Not to alarm anyone, but some of the short-range models are painting another 3-6 inches of rain over much of C OK through tonight with the storms that will be evolving out of NW TX and into SW and W OK.
HRRR going super widespread today with convection, storms could be into the Metro by 4PM, but should...hopefully, be out of here by 9 to 10PM. Greatest tornado threat should be over Southwest and South Central OK...but just keep an eye out.
Venture, what is Saturday morning looking like? I've got a loved one flying to Indianapolis early that morning and am having some anxiety over them making the flight.
Edit: The itinerary is DFW - CLT - IND for Saturday morning.
As a meteorologist, that was one of the most ridiculous evolutions of a storm that I've ever seen. It did remind me a bit of 5/31/13 (sans that large/strong of a tornado), but I was back home dealing with a family situation at the time and didn't watch the radar in real-time for most of that event. Still trying to wrap my head around it. Later on in the evening, seemingly random couplets were forming and just being slingshot around the main mesocyclone and dissipating just as quickly as they formed (particularly in the southern half of OKC). I'm confident a lot of investigating and research will be done on this as a case study... pretty incredible stuff. Myself and a bunch of friends couldn't get home last night and wound up sleeping at friends' houses or in our offices... and saw some pretty bad damage around I35/SE44th while driving back home today.

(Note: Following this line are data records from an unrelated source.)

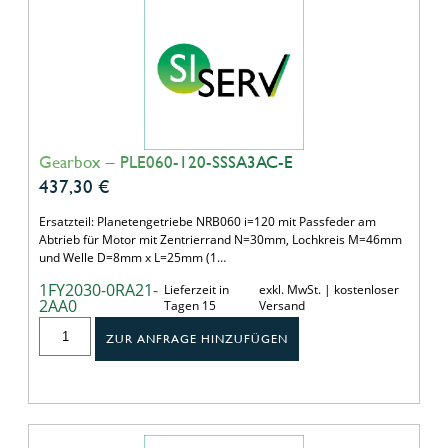
Gearbox – PLE060-120-SSSA3AC-E
437,30
€
Ersatzteil: Planetengetriebe NRB060 i=120 mit Passfeder am
Abtrieb für Motor mit Zentrierrand N=30mm, Lochkreis M=46mm
und Welle D=8mm x L=25mm (1…
1FY2030-0RA21-
Lieferzeit in
exkl. MwSt. | kostenloser
2AA0
Tagen 15
Versand
ZUR ANFRAGE HINZUFÜGEN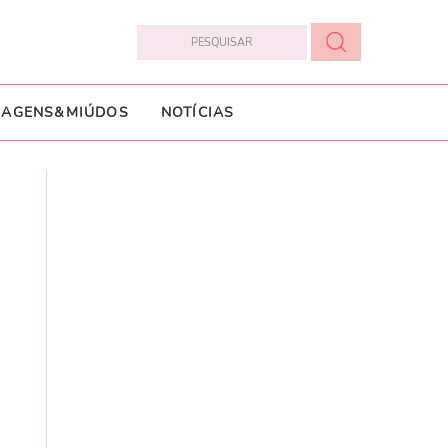
IAGENS&MIÚDOS
NOTÍCIAS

Between all of the rain two nights ago and the insane rains last night, I shudder to think what would happen with more widespread rain over the area today. And I'll be the first to admit that the models did not forecast this well at all. I think the local mets (and SPC) did a pretty good job (sans a few comments on-air that made me cringe) considering the strange evolution of the storm and being on air for 8 hours straight... pretty noble work IMO. But from what I can recall none of the models really forecast anything close to what wound up transpiring last night.
Does tonight look like a repeat, with supercells going up in SW OK and moving up the H.E. Bailey into OKC?